- **The data**:
===

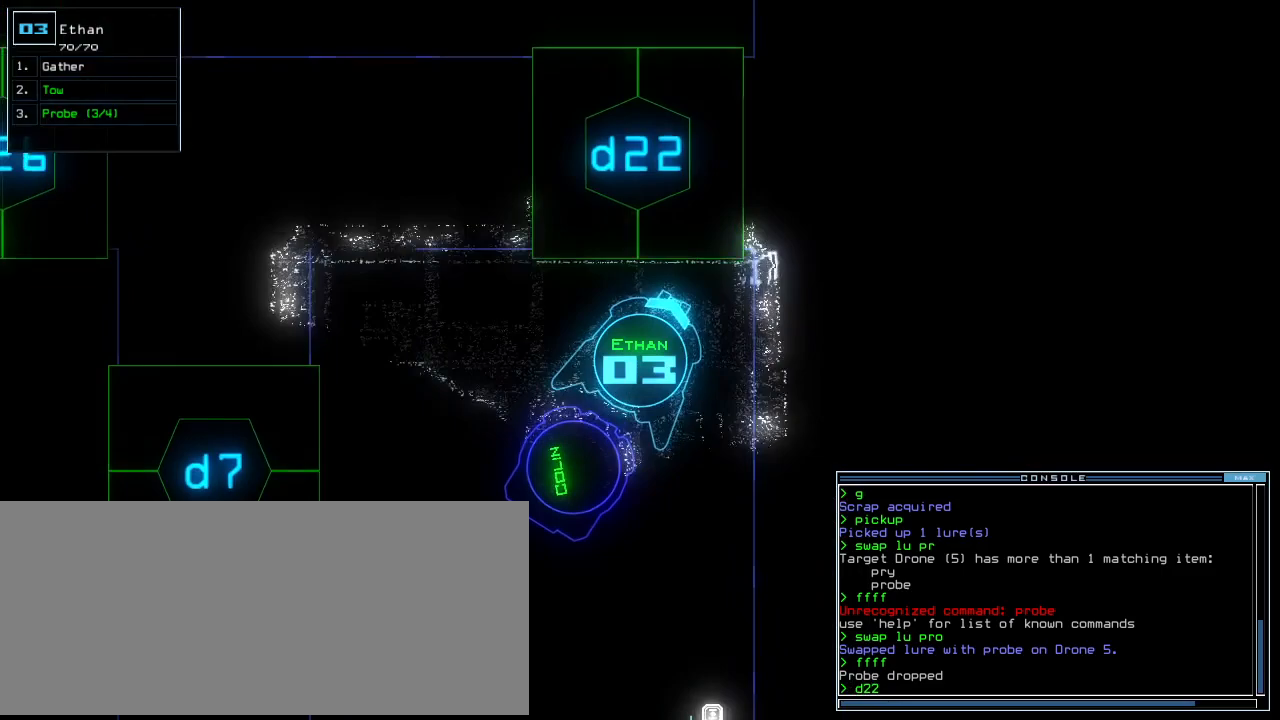
{"keys": ["f", "up"], "events": [[62, "left", "up"], [62, "return", "down"], [208, "return", "up"], [333, "left", "down"], [458, "left", "up"], [479, "f", "down"]]}
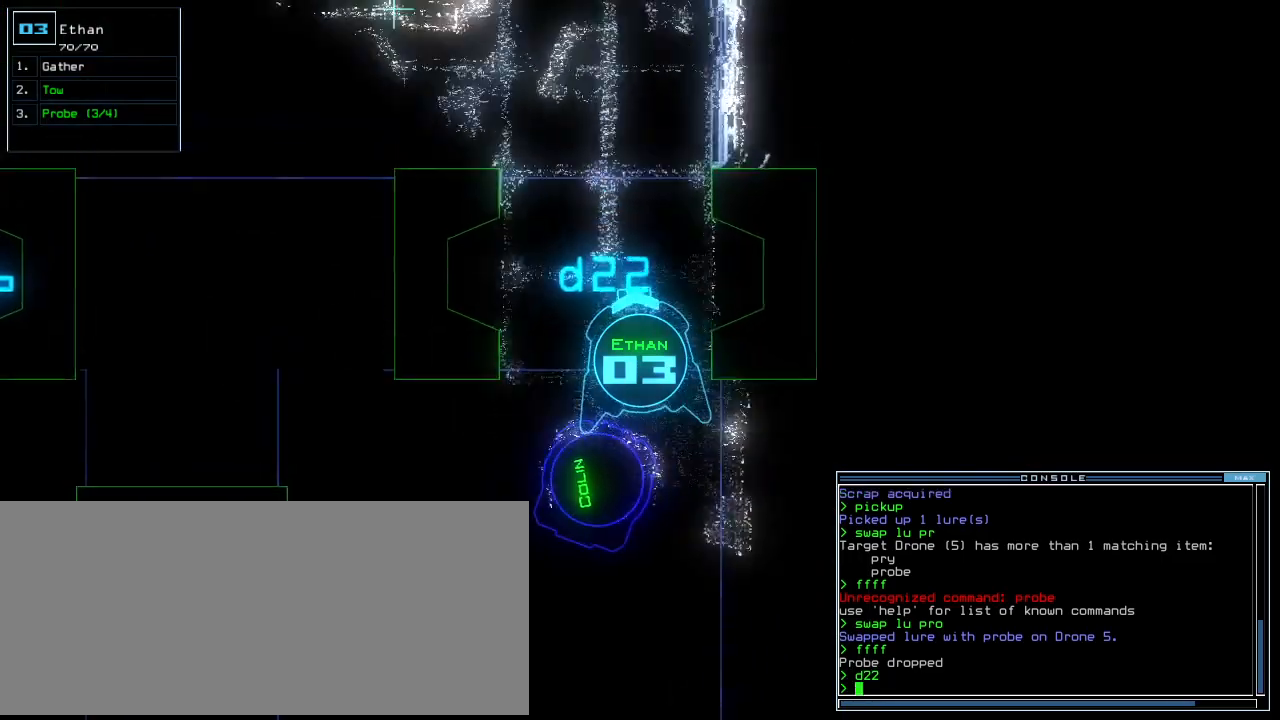
{"keys": ["up"], "events": [[62, "f", "up"], [188, "space", "down"], [354, "space", "up"]]}
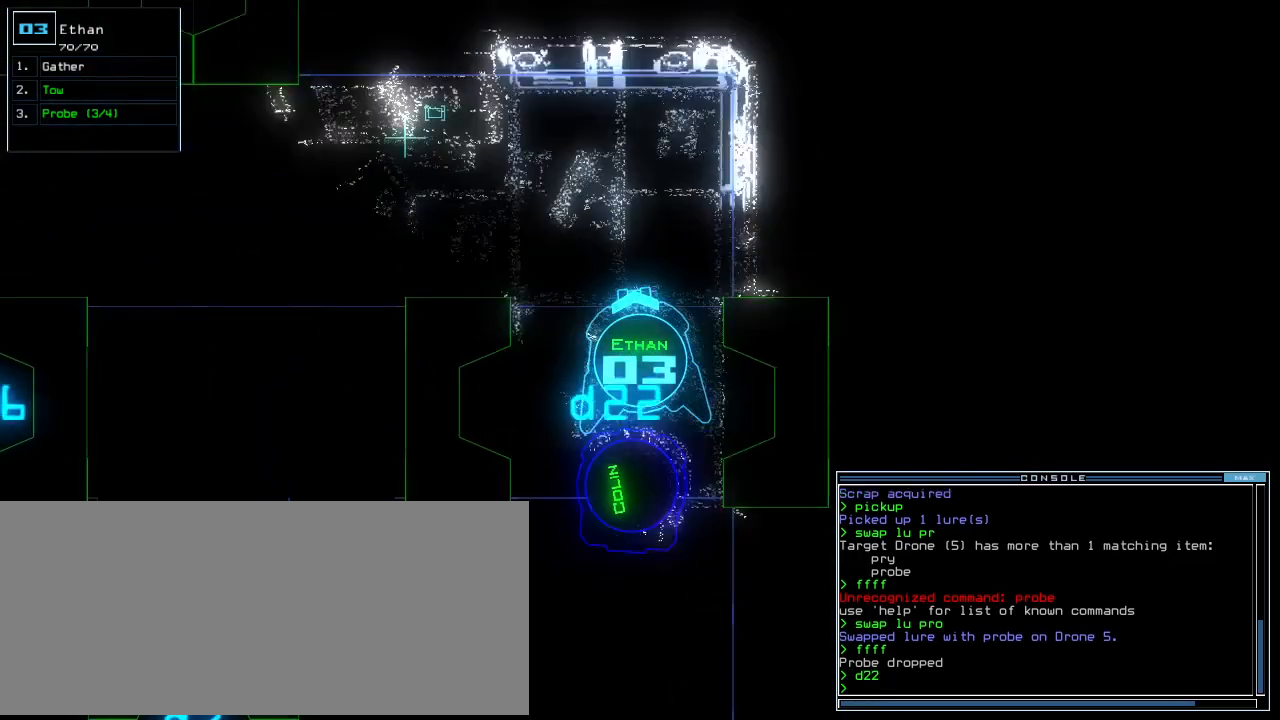
{"keys": ["up"], "events": [[62, "left", "down"], [146, "left", "up"], [208, "left", "down"], [479, "left", "up"]]}
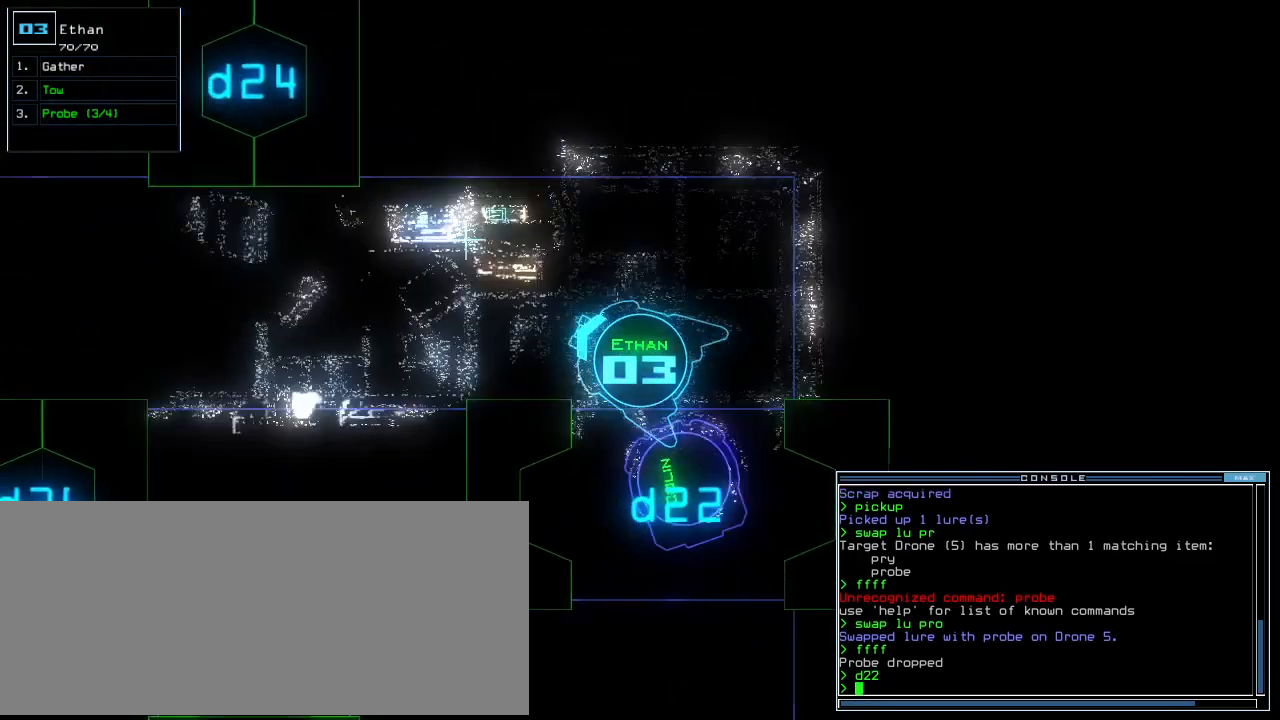
{"keys": ["up"], "events": [[104, "left", "down"], [271, "left", "up"], [292, "d", "down"], [354, "d", "up"]]}
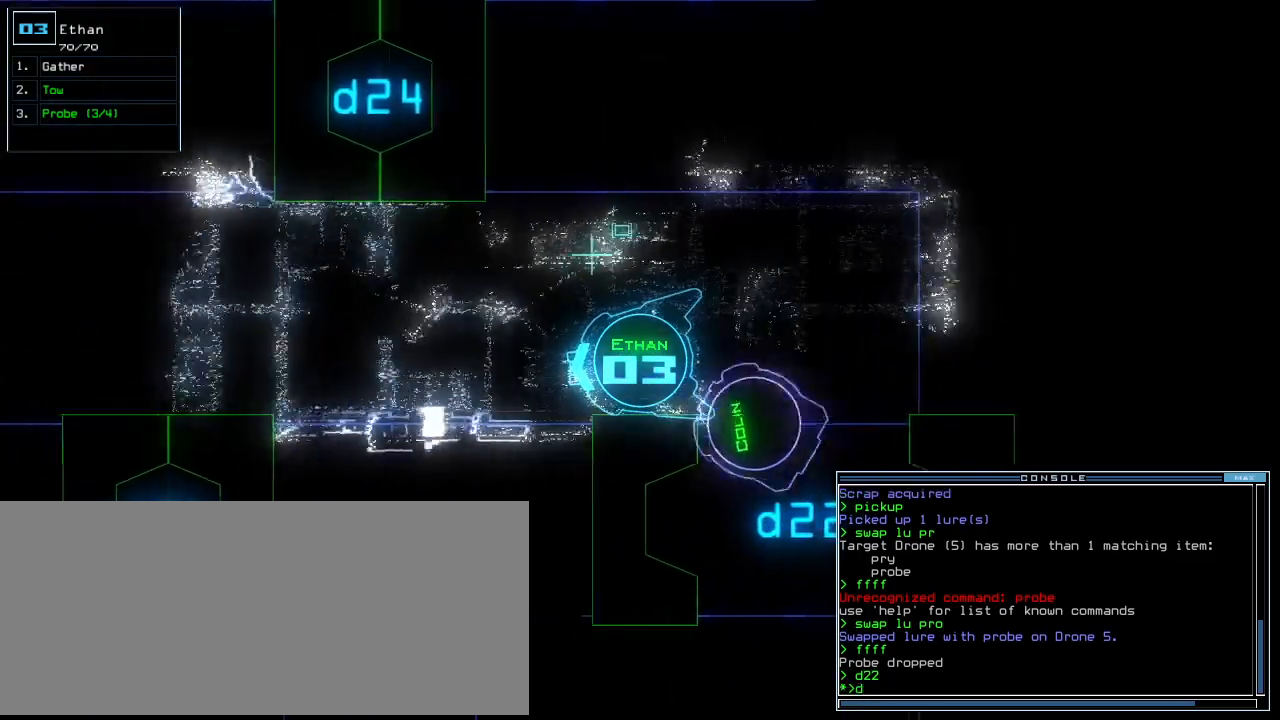
{"keys": ["up"], "events": [[83, "2", "down"], [104, "2", "up"], [188, "2", "down"], [271, "2", "up"], [354, "right", "down"], [396, "f8", "down"], [438, "f8", "up"], [458, "right", "up"]]}
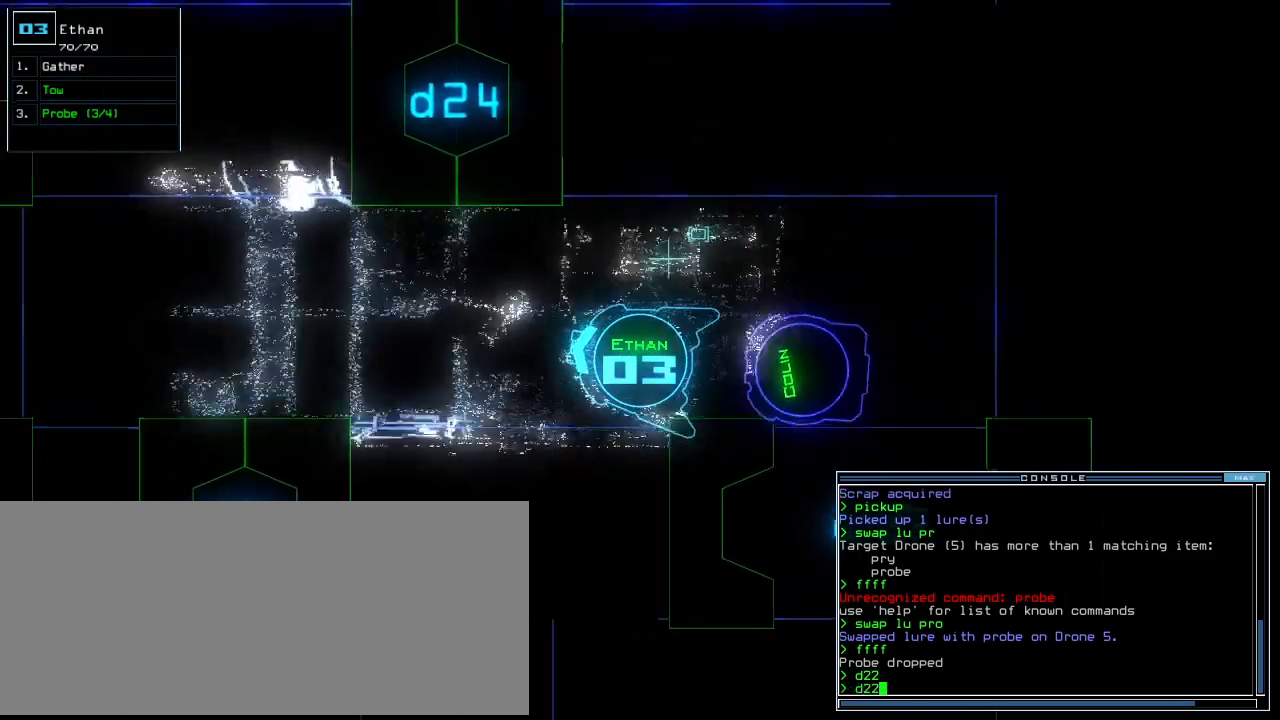
{"keys": ["backspace", "return", "up"]}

===

- **Problem to work on**:
Pull each line containing the word "return" out of the data above.

- **Your response**:
{"keys": ["f", "up"], "events": [[62, "left", "up"], [62, "return", "down"], [208, "return", "up"], [333, "left", "down"], [458, "left", "up"], [479, "f", "down"]]}
{"keys": ["backspace", "return", "up"]}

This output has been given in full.